It's interesting that the entire history loads well, but the on_chat_resume decorator never triggers. This is just astonishing. Perhaps the problem lies solely with it.

datason avatar Jul 02 '24 09:07 datason

My best guess, just based on skimming through the code provided, is that Chainlit does not like your omission of the get_all_user_threads method. I believe this method is called on its own by Chainlit at times. I have noticed this function specifically getting called during the resume chat as well, which could lead to the issues you are describing.

Currently, your code isn't even using the user_thread_limit parameter you are providing the data layer; normally this parameter gets used in the get_all_user_threads method to determine how many chats to load for each user from their respective chat history. Would you be able to try and implement this function for your S3 Data Layer and see if that solves the issue?

Also, I'm also not sure if this is related, but I think the delete_user_session function should just return False instead of True, based on the SQLAlchemy data layer.

AidanShipperley avatar Jul 05 '24 06:07 AidanShipperley

@datason were you able to find the cause of this?
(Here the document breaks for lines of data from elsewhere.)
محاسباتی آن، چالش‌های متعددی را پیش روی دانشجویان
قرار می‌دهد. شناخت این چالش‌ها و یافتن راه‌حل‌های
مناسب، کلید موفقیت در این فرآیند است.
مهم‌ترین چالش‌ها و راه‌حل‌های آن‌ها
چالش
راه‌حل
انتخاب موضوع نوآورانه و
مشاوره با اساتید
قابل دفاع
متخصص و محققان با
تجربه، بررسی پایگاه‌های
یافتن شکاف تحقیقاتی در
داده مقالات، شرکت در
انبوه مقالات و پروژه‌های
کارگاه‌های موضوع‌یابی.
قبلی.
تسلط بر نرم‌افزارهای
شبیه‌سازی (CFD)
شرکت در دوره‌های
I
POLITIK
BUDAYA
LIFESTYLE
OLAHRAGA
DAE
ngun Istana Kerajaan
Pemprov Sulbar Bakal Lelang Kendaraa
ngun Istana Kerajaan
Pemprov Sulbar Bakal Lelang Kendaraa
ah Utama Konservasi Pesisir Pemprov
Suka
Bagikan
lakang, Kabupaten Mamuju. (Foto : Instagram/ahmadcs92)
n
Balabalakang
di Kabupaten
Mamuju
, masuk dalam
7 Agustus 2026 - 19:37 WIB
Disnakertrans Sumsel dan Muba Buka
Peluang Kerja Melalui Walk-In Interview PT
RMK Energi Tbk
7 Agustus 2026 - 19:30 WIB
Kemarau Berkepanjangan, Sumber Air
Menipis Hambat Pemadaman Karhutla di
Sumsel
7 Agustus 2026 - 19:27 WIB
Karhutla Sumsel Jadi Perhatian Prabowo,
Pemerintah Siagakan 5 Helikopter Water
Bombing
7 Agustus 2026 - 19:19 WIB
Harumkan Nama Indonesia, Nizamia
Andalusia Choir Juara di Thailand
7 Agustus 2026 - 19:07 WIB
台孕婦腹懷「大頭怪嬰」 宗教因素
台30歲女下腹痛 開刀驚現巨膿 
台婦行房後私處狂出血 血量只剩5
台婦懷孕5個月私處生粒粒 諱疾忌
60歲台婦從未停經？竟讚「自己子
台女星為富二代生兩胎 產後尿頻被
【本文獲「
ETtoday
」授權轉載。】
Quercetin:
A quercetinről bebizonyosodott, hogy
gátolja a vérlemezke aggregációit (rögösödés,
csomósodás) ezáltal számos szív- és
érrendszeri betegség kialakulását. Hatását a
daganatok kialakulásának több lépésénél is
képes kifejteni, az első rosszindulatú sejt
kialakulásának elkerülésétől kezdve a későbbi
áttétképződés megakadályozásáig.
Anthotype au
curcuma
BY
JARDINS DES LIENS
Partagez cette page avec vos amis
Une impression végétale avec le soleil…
I am facing the same issue.

Dylan-Harden3 avatar Jul 16 '24 17:07 Dylan-Harden3

Hey did anyone find any workaround for this issue?

gajanandC avatar Jan 21 '25 07:01 gajanandC

@gajanandC It was a while ago but my issue had to do with the userId/identifier fields, make sure the data layer always defines both for all the types even though they are Optional.

Specifically here it expects the identifier to be defined while elsewhere it uses user_id.

Dylan-Harden3 avatar Jan 21 '25 14:01 Dylan-Harden3

This issue is stale because it has been open for 14 days with no activity.

github-actions[bot] avatar Jul 17 '25 02:07 github-actions[bot]

This issue was closed because it has been inactive for 7 days since being marked as stale.

github-actions[bot] avatar Jul 25 '25 02:07 github-actions[bot]